Sin embargo aquella tarde él se supo triunfador. Aquella nube espesa, ese cirro agorero al que declaró que era la conciencia desesperada del colectivo, con sus creencias traídas de los cabellos por más que exitosas, que se enloquecía por épocas como una una vieja histérica y sin embargo volvía por sus fueros de estaciones, de lluvias de estrellas en agosto, y primaveras febriles con cosechas desmesuradas mientras su Otro se deshacía en inundaciones, en tornados, era el tal Di-os creado no a imagen y semejanza, Yo-Dos. No era tan fácil saber cómo fue que pudo pasar de ser simplemente g a hacerle-g-al-rabo, garbo. Ir tan presuntuoso por que se ganó unos pesos en el surco e igual ser tan poderoso porque puso a levar la masa con la levadura de la confusión de su invento: el con-si-o-con-no-miento, conocimiento.

La historia era simple. Un día, cuando los médicos -tenía 22 años- le habían desahuciado, el pronóstico era cáncer de la parte más oscura del laboratorio humano, el hígado, se encontró con una planta singular; acababa de leer las palabras y las cosas y la relación de semejanza entre aquellos frutos en forma de hígado, cuyas flores en una corola de pétalos individuales y circulares ostentaban toda la gama de amarillos hasta el rojo, pasando por el naranja, eran un loor de la fe del sol; frutos que luego estallaban como cápsulas de chícharos en diminutas y lanudas esporas, de una suavidad solo asimilable a la seda, se le dieron de remedio. Tomó infusiones de aquellos frutos qué, verdes, daban al ser arrancados una leche viscosa y que, a punto de abrir eran colonizados por una serie de diminutos ácaros que parecían estar amamantándose, con café.
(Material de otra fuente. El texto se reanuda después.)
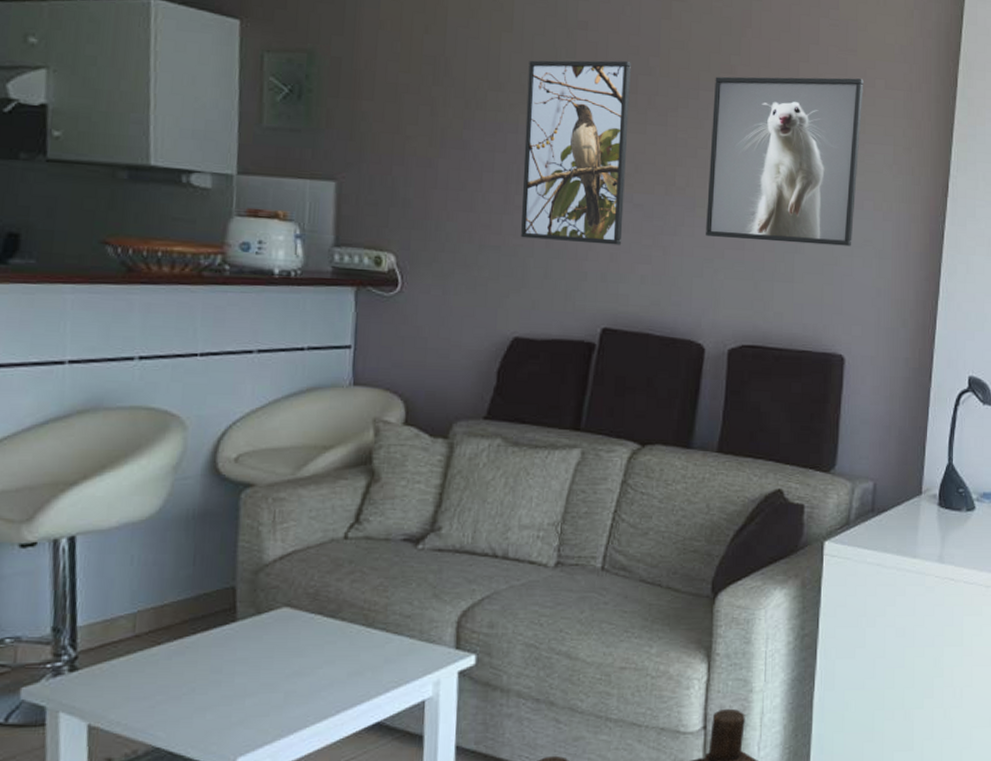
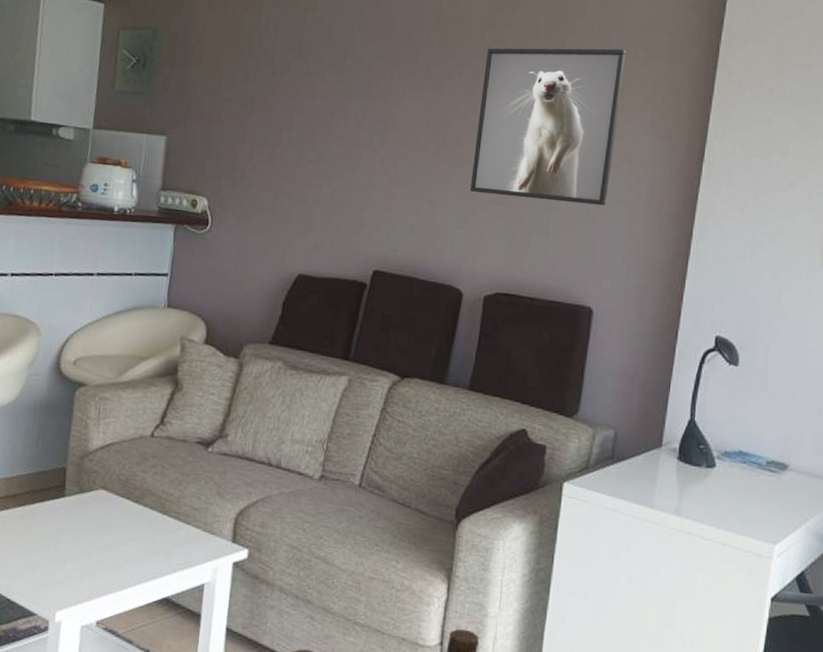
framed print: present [521,60,631,245] -> none [310,34,414,197]

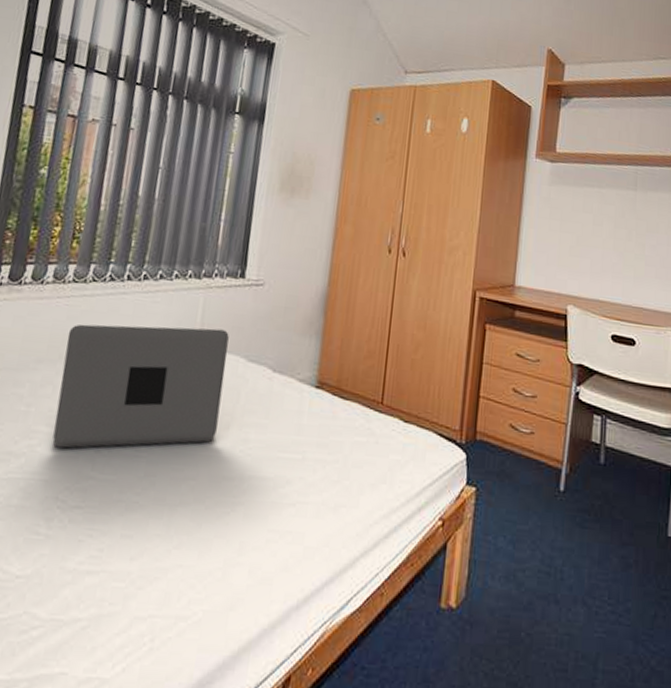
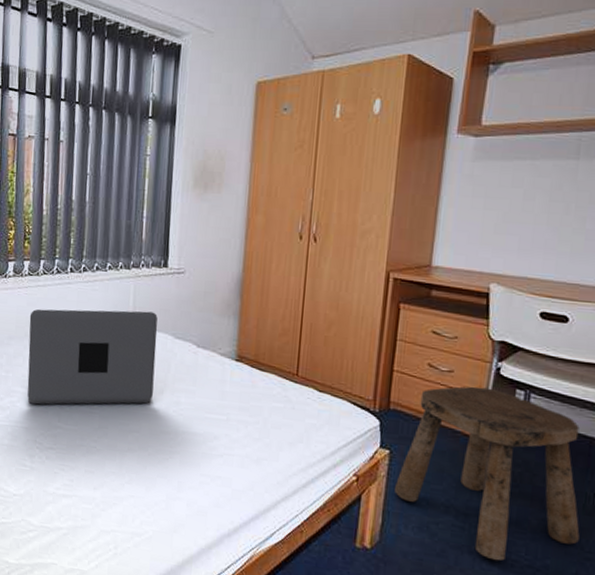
stool: none [481,412,656,609] -> present [395,386,580,561]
Ahora tenía sesenta y sabía que el salto de la razón era igual a aquel que se da en los sueños cuando ya no se necesita hundirse en su mar sin escafandra de miedo o de ignorancia; en el umbral siempre anotaba en su pizarra, el cerebro, el paso a paso; que lo quisiera imprimir en letras era otra cosa, pero el hecho de que resultara ser cierta la teoría de que cuando el hombre inventa una explicación de un fenómeno de la naturaleza lo único que logra es destruir el fenómeno y quedarse con su invento, le dijo que lo suyo no era un invento, era una asimilación.